● Excerpt provided
Microsoft FrontPage

Generally speaking when most people are busy bitching about the flaws in Microsoft products I tend to agree but still admire the Microsoft Corporation for being able to dominate the market. As irritating and destructive as it may be for smaller companies it is an achievement for them and 90% (I made that statistic up) of businesses would probably love to be as successful.

However, what kind of planet were Microsoft on when they designed FrontPage? One would assume that with the huge fortunes Microsoft have gathered they would be able to afford to employ designers who knew what they were doing and could therefore implement compliant, clean coding into their product/s. Obviously not.

I don’t use pagebuilders/WYSIWYG editors out of principle. I refuse to recycle coding or rely on a program to fill in the gaps. Those who do use these programs deserve a set standard, whether they are lazy or not; especially at the price of Microsoft’s software. This is why FrontPage angers me enough to rant about it: it has no standards.

Stored data entries:
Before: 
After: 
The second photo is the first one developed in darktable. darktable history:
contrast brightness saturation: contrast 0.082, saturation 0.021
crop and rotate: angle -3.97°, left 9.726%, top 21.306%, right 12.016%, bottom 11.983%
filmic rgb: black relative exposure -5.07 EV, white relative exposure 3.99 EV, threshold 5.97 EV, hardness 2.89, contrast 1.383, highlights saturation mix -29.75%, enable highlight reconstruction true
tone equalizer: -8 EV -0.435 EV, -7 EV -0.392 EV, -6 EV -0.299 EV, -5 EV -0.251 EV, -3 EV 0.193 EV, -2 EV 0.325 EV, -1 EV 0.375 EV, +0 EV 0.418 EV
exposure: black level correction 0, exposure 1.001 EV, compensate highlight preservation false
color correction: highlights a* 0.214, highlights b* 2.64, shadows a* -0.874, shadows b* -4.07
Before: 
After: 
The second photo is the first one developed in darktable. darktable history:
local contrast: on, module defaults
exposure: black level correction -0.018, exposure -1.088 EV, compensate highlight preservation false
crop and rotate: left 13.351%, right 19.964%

---

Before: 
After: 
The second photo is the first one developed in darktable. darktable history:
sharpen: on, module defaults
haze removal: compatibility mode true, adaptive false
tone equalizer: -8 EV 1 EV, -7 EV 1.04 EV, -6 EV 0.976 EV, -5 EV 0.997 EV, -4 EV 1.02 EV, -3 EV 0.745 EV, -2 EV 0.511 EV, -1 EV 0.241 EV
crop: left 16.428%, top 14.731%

==

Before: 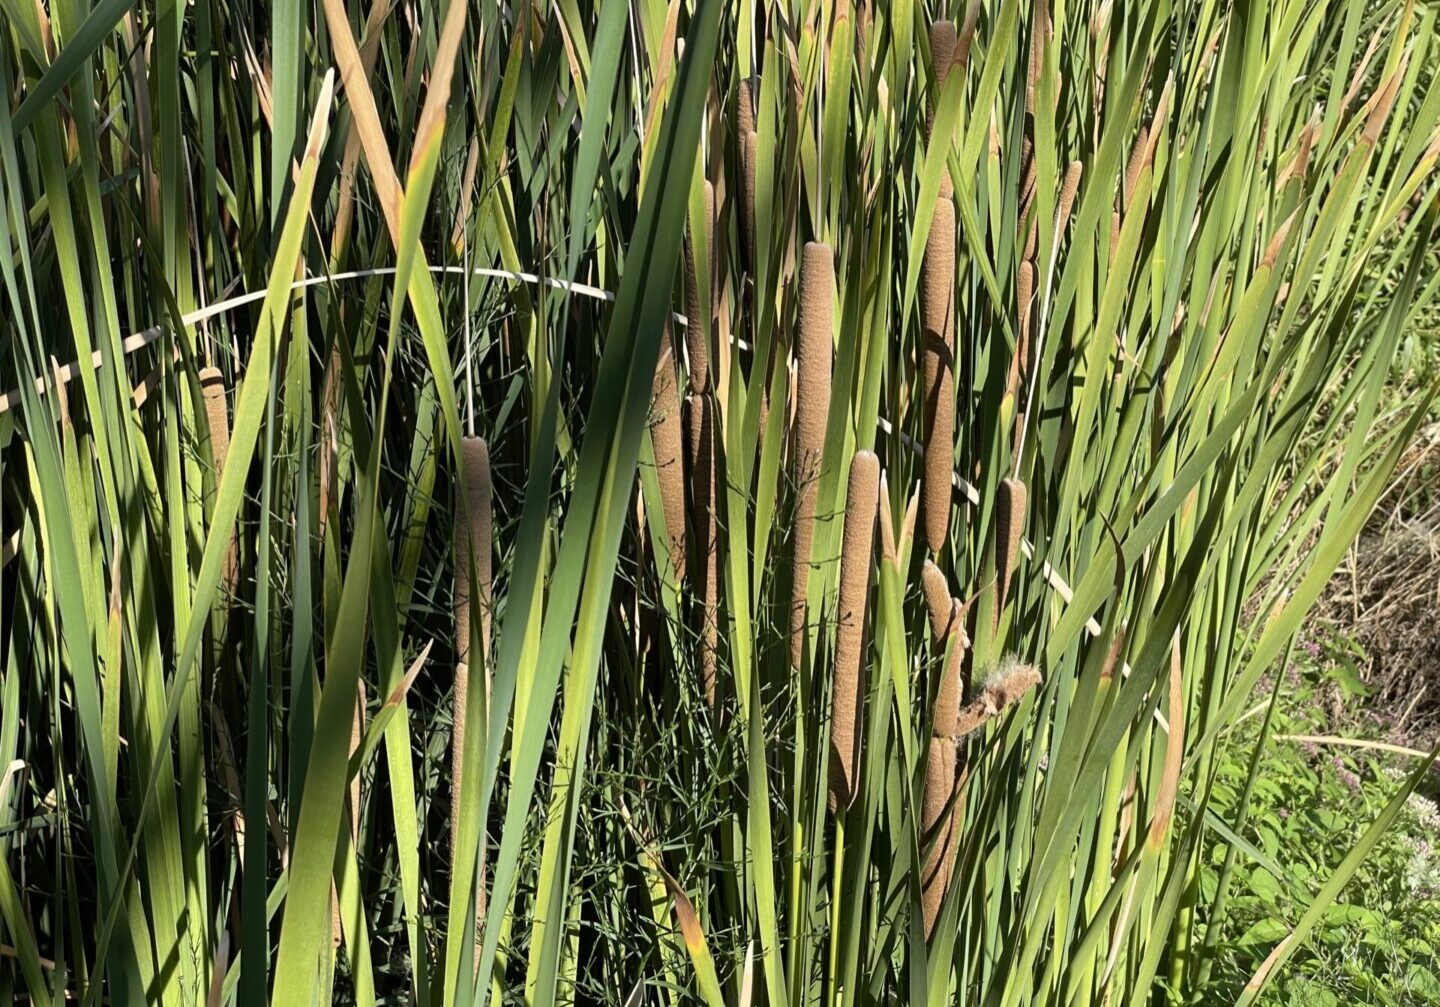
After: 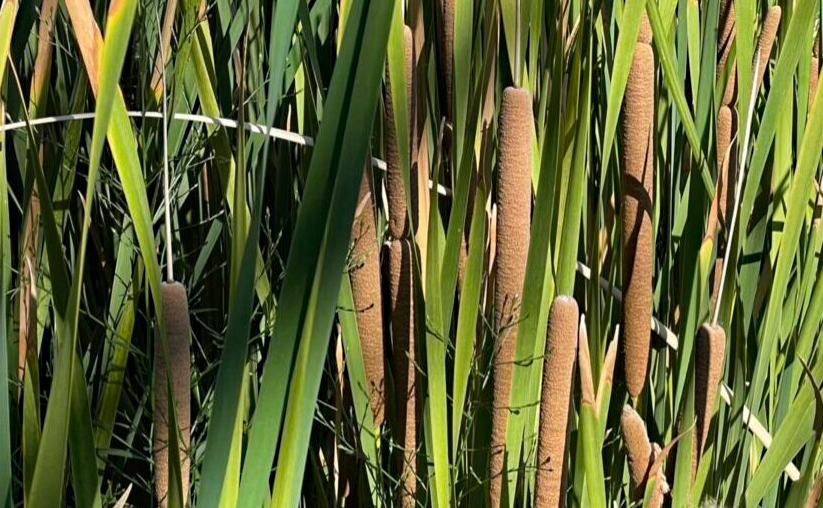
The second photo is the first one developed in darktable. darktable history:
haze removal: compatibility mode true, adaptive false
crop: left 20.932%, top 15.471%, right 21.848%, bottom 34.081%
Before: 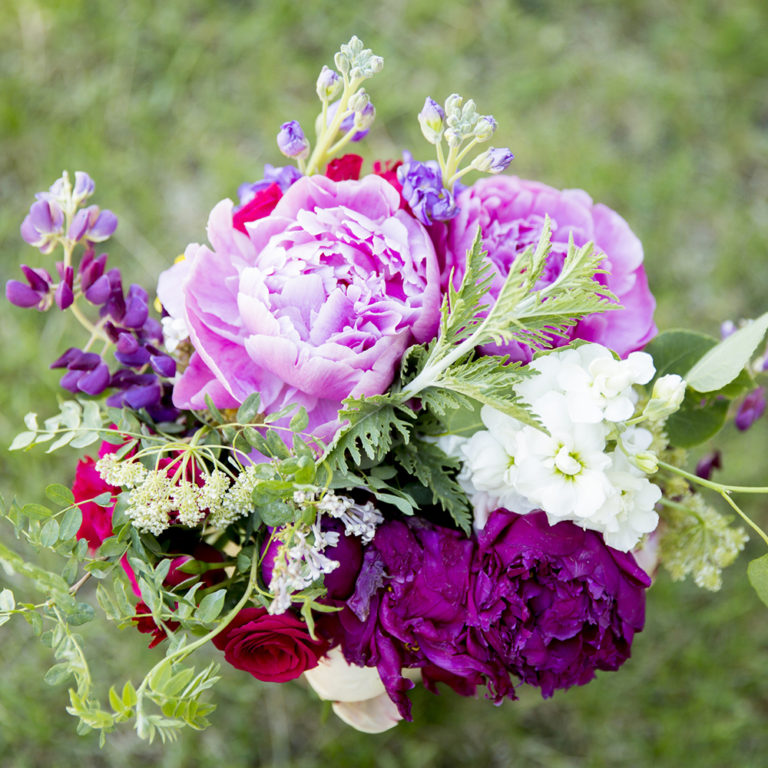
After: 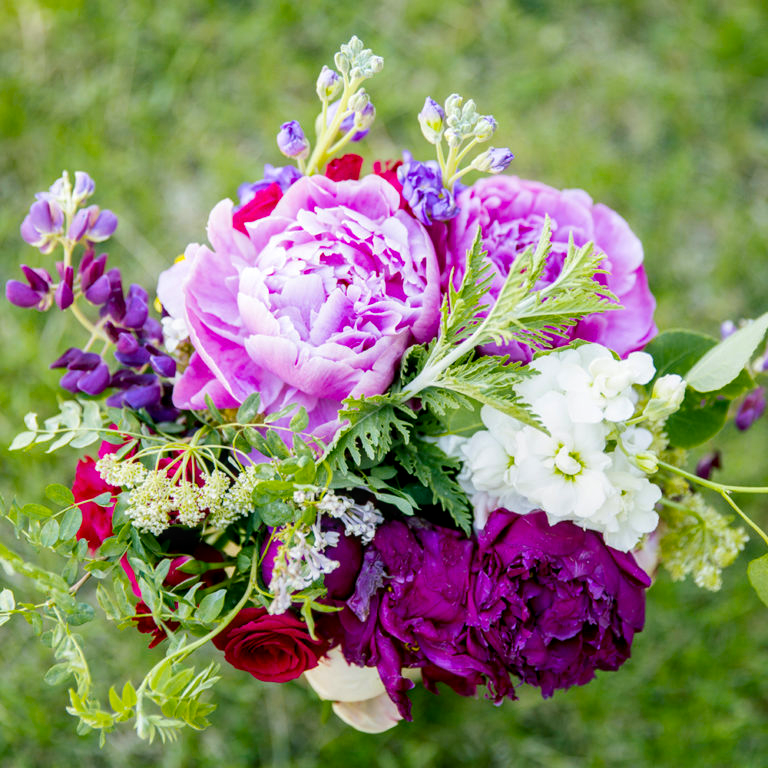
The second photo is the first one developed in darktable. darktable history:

● Task item A
In the piece about Microsoft FrontPage, what does the writer admit about the 90% figure?
● Task item B
Extend the piece about Microsoft FrontPage, picking up after its last sentence.

● Final answer A
The writer made that statistic up.

● Final answer B
  • A basic table structure can be achieved with a few lines in Notepad. This same basic table ‘drawn out’ in FrontPage often needs in excess of 20-30 lines of code, most of which are redundant or unrelated to the actual table.
  • Style coding is not inherited by other elements and instead of being inserted into a separate, external stylesheet, is served inline. This means that fonts are rarely consistent across pages.
  • The templating system which should theoretically wipe out the problem of lacking consistency doesn’t work. Images are often not included despite being the same on each page as paths are lost or changed by the program. For no reason.
  • Even in the most recent versions deprecated coding is used which could be replaced by fluid, valid, semantic mark-up.
  • Renaming a file inside the program (which is the only way to keep the navigational structure up to date) takes a very long time. I assumed this was because of multiple pages each inter-linking—no, it takes forever on a single page with no links.
  • Single line breaks/custom margins are not allowed under headers. Spacing is obviously important, but a header is a header and not a completely separate paragraph/entity. I want my headers to look like they apply to the content beneath them.

Here are only 6 reasons why I’m anti-FrontPage. Give me another hour and I could probably come up with a few more. If you use FrontPage: stop. You will get cleaner, tidier, less-bloated code in Notepad. The feeling of satisfaction afterwards is well worth the extra effort.